Alex Zanardi, un italiano di cui andare fieri

di Franco Bomprezzi*
«L'unica cosa che Zanardi sa fare - scrive Franco Bomprezzi, commentando il trionfo di quest'ultimo in handbike, alla Maratona di New York - è cercare di vincere. In macchina o in handbyke, l'importante è fare il possibile per vincere. Ed è questo messaggio che lo rende popolare e amato anche da coloro che non possono neppure lontanamente immaginare di competere con lui, o con i campioni come lui». E aggiunge: «Non stiamo parlando di una "storia strappalacrime", del "riscatto di un campione di automobilismo sfortunato" dall'amputazione di entrambe le gambe. Siamo invece in presenza di un grande atleta, che a dieci anni dall'incidente che gli ha cambiato la vita e la prospettiva di carriera, ha saputo costruirsi nel tempo un nuovo vincente progetto di vita. In questi giorni così difficili, davvero un italiano del quale andare fieri, senza mai dimenticare, naturalmente, i tanti "campioni invisibili" che affrontano ogni giorno la sfida difficile e complessa di un "progetto di vita", esercito silenzioso e dignitoso di chi non si rassegna»

Alex Zanardi ha trionfato con il suo handbike alla recente maratona di New YorkIl 6 novembre scorso Alex Zanardi ha letteralmente stravinto, con il suo handbike, la Maratona di New York, stabilendo il record assoluto della manifestazione – per questa categoria – in 1 ora, 13 minuti e 58 secondi. In attesa ora di tentare il “colpo grosso” alle Paralimpiadi di Londra 2012, Zanardi si appresta anche a tornare in TV, il 12 novembre, con il suo programma di Raitre E se domani. Fin qui le notizie, di seguito il commento di Franco Bomprezzi.

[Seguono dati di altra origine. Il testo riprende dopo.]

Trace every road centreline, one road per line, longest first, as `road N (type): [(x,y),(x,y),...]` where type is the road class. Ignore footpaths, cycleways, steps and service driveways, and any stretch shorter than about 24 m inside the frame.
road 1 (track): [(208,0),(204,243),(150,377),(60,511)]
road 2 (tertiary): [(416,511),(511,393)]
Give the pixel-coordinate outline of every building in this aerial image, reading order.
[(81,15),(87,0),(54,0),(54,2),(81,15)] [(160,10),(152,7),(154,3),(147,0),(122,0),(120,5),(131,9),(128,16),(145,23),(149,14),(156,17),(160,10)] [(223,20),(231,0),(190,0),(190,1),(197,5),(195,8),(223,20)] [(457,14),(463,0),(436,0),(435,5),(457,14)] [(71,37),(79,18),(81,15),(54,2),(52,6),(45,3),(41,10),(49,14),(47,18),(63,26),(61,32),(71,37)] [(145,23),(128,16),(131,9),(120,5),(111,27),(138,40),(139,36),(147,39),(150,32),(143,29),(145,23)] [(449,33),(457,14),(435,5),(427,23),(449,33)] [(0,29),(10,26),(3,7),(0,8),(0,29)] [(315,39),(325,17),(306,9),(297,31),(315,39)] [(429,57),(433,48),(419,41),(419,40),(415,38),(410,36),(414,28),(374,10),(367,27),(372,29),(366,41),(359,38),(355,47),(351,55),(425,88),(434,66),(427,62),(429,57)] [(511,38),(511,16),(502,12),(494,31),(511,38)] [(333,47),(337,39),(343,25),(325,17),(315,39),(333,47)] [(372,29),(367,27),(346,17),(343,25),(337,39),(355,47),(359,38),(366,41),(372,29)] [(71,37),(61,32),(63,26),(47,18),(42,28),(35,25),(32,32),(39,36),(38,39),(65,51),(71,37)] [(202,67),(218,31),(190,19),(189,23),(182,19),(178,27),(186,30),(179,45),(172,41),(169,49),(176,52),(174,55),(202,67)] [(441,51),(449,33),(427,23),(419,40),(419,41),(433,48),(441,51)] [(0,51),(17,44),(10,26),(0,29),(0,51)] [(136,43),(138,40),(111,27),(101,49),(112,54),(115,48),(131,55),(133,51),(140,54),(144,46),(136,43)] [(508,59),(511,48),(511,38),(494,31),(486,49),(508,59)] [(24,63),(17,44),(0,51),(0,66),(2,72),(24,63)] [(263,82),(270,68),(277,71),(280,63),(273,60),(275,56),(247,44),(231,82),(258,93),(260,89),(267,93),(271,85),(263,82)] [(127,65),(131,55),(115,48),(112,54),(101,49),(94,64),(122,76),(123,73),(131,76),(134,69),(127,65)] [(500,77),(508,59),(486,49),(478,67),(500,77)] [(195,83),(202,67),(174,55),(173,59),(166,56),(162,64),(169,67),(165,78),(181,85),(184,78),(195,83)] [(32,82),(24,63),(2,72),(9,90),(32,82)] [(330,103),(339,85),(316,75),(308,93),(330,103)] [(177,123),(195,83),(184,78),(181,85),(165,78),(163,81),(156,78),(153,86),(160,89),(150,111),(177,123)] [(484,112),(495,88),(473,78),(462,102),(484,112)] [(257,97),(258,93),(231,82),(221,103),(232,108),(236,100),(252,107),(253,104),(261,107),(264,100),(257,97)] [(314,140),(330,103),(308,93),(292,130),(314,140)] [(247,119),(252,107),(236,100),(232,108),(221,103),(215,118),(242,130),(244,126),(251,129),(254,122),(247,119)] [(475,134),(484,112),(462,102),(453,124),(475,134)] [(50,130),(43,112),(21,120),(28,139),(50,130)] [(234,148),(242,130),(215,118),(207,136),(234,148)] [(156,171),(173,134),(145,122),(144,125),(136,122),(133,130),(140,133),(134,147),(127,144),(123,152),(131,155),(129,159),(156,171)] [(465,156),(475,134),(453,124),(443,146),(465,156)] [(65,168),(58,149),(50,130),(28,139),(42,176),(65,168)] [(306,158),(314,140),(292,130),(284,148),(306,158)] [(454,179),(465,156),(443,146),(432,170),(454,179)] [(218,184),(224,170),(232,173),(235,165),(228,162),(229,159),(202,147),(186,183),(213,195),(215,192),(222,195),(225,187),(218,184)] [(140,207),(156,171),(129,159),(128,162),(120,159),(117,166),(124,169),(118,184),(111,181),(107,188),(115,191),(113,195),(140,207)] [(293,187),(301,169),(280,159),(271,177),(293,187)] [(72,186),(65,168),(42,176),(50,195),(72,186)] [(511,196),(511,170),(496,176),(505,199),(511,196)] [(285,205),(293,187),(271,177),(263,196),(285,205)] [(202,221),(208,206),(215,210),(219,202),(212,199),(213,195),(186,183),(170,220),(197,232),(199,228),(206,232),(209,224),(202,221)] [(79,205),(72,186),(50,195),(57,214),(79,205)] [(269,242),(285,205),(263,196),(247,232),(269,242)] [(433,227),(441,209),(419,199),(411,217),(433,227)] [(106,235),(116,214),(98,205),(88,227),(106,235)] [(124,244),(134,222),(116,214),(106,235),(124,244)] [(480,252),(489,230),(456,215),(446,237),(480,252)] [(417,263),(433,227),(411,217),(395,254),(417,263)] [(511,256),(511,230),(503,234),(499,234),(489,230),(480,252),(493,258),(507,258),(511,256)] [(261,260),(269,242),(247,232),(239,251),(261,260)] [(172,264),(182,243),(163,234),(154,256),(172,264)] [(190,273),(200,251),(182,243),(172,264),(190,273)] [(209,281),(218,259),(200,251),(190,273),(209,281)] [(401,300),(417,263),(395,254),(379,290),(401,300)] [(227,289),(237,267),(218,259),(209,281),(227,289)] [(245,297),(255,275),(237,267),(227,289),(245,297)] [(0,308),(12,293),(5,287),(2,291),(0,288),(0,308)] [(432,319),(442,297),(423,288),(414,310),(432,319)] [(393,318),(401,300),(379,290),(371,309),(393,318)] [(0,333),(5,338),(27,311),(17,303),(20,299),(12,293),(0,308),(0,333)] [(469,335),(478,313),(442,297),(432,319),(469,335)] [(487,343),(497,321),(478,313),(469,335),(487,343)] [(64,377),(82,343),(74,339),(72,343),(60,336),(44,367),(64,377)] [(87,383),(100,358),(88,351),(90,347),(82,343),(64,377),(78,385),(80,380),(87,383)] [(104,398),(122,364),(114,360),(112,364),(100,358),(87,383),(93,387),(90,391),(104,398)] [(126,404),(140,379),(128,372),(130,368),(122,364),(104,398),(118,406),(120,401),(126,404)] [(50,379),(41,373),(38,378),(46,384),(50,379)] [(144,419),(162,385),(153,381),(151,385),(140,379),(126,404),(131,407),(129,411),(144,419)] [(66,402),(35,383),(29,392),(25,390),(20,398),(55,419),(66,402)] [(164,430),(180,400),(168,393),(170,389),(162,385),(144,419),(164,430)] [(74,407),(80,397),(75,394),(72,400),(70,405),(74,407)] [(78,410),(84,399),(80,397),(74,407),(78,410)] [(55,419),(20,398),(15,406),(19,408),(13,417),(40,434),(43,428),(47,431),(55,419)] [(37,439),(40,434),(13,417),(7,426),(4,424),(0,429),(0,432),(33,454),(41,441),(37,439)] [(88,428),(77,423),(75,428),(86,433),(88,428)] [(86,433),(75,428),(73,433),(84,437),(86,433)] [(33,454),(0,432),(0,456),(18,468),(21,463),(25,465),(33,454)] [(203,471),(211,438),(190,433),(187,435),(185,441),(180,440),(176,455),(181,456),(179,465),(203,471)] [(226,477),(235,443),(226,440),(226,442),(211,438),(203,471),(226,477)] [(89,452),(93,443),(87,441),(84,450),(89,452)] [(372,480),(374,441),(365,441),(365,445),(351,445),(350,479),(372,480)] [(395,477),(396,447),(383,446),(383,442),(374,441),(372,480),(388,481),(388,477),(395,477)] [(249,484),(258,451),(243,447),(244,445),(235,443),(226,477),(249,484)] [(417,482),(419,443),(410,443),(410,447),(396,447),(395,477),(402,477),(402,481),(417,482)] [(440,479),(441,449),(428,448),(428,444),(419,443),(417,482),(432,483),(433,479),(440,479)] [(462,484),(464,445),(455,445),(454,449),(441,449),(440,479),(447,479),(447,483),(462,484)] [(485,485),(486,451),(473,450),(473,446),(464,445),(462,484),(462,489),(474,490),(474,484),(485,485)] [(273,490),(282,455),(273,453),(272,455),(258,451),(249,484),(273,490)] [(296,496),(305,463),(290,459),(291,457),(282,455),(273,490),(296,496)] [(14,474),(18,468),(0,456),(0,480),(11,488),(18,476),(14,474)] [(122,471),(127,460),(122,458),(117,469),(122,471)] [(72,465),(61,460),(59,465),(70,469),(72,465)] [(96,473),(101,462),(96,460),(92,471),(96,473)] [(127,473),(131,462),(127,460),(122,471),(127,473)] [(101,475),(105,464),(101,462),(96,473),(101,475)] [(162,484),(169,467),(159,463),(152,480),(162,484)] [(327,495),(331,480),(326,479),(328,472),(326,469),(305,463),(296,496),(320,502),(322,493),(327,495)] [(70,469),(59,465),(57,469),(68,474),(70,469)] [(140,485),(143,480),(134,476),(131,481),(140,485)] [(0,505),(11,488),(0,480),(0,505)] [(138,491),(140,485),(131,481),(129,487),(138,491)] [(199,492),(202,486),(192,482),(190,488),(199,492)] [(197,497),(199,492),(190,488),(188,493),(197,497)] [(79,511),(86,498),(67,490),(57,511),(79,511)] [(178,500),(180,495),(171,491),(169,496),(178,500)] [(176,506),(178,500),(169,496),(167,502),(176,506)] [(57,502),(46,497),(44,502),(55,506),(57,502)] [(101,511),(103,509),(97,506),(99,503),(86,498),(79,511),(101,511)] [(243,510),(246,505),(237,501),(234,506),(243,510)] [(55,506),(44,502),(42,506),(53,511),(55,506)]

Alex la chiama “la bicicletta”. E ha ragione. Nel mondo che anni fa ho inventato, nel mio libro La contea dei ruotanti, tutti erano seduti in carrozzina (un mondo assurdo, ma con la fantasia tutto è lecito). E dunque quella che tecnicamente si chiama “handbike” (letteralmente “bicicletta a mano”) sarebbe solo e semplicemente una bicicletta da corsa. E infatti la sua impresa sportiva, a New York, va valutata, tecnicamente, proprio con il metro di paragone del campione di ciclismo. Basti pensare che con una handbike si raggiungono, in volata, i 50 chilometri all’ora.
I 42 chilometri percorsi a forza di braccia in poco più di un’ora danno la misura tecnica di questo sport, se si pensa che un maratoneta “camminante” ci mette quasi un’ora di più.
Ci sarebbe poi da aggiungere anche il dettaglio, non secondario, dell’età di Zanardi, classe 1962: a quasi cinquant’anni Alex, con la caparbietà dei suoi allenamenti, è davvero un fenomeno sportivo di rara potenza.
Sono piccole notazioni, ma necessarie per far capire a chi legge che in questo caso non stiamo parlando di una “storia strappalacrime”, del “riscatto di un campione di automobilismo sfortunato” dall’amputazione di entrambe le gambe. Siamo invece in presenza di un grande atleta, che a dieci anni dall’incidente che gli ha cambiato la vita e la prospettiva di carriera, ha saputo costruirsi nel tempo un nuovo vincente progetto di vita.
L’unica cosa che Zanardi sa fare è cercare di vincere. In macchina o in handbyke, l’importante è fare il possibile per vincere. Ed è questo messaggio che lo rende popolare e amato anche da coloro che non possono neppure lontanamente immaginare di competere con lui, o con i campioni come lui.
Alex Zanardi, in questi giorni così difficili, è davvero un italiano del quale andare fieri. Per la sua normalità, per il candore con il quale ammette di non volersi sentire una bandiera o un esempio. Non concede nulla alla retorica, al melenso buonismo dei cronisti sportivi che quando affrontano le imprese paralimpiche dimostrano – quasi tutti – una drammatica inadeguatezza professionale e persino lessicale.
Le punte di eccellenza della disabilità non ci devono mai far dimenticare quanti – e sono tanti – affrontano ogni giorno la sfida difficile e complessa di un “progetto di vita”. Sono i campioni invisibili, l’esercito silenzioso e dignitoso di chi non si rassegna. Mai.

*Direttore responsabile di Superando.it.